8 Replies to “Getting Creative with The New Royalty

  1. That first poem was pure cool. It formed a wonderful story.
    I loved the second one. Oh, how I tire of overhyped, awful films. I rarely go to the theatre any more–there’s nothing worth going for. And then there are those people who are famous for being famous…ugh, don’t even get me started!
    I don’t have a yellow and green can of death, but I do have a trusty swatter! Thankfully, I haven’t been stung in quite some time.

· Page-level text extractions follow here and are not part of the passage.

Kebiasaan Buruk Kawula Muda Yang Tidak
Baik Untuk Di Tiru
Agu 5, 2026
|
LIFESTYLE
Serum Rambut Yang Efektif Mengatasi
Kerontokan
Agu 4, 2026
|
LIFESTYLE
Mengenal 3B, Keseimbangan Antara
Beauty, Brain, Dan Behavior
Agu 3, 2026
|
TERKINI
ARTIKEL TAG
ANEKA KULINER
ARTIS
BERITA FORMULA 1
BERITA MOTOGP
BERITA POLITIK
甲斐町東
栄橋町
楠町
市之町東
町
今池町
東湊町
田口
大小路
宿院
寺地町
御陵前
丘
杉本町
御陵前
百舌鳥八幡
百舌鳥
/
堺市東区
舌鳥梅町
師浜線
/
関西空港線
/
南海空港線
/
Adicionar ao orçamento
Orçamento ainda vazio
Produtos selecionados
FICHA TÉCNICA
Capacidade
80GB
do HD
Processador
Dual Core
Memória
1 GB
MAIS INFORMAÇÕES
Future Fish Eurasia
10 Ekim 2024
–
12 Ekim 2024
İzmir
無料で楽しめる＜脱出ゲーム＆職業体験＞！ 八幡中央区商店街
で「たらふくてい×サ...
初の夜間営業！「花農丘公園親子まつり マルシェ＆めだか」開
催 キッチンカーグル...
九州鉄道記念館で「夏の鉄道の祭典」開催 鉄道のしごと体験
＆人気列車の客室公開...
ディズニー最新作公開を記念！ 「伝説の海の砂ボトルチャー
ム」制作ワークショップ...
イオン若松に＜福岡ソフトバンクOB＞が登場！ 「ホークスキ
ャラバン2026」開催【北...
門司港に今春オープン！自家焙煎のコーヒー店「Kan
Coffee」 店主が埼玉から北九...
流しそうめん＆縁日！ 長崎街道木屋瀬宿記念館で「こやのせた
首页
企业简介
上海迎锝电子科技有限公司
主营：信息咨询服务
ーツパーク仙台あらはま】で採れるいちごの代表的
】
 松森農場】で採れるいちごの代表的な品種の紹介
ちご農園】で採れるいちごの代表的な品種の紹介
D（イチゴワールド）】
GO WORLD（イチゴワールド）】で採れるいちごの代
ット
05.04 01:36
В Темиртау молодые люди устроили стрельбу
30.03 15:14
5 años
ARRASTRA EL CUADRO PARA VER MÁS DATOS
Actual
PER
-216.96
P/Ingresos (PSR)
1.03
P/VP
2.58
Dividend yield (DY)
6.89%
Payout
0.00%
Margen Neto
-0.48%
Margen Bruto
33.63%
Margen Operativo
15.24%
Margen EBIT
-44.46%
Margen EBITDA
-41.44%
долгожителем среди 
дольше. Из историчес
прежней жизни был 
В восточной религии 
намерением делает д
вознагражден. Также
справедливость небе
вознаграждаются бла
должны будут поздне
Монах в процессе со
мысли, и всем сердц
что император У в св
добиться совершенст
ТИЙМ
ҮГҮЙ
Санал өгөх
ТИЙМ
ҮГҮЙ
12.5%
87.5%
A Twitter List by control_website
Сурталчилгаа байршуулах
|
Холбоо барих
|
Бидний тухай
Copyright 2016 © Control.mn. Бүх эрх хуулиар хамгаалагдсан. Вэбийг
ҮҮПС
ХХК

    Thank you for visiting us at poetryofthenetherworld.blogspot.com

    1. ROFL! Thank you so much. The first poem did turn out really well even though it was all so random. I was even surprised because I thought I was just going to get a lot of randomness without sense. And the second and third poems were definitely for laughs. The song Royals just got overplayed too much here in Dallas and I just couldn’t help it…the song played, I thought about the new nobility, then Marie Antoinette popped into my brain, and there ya go…one poem.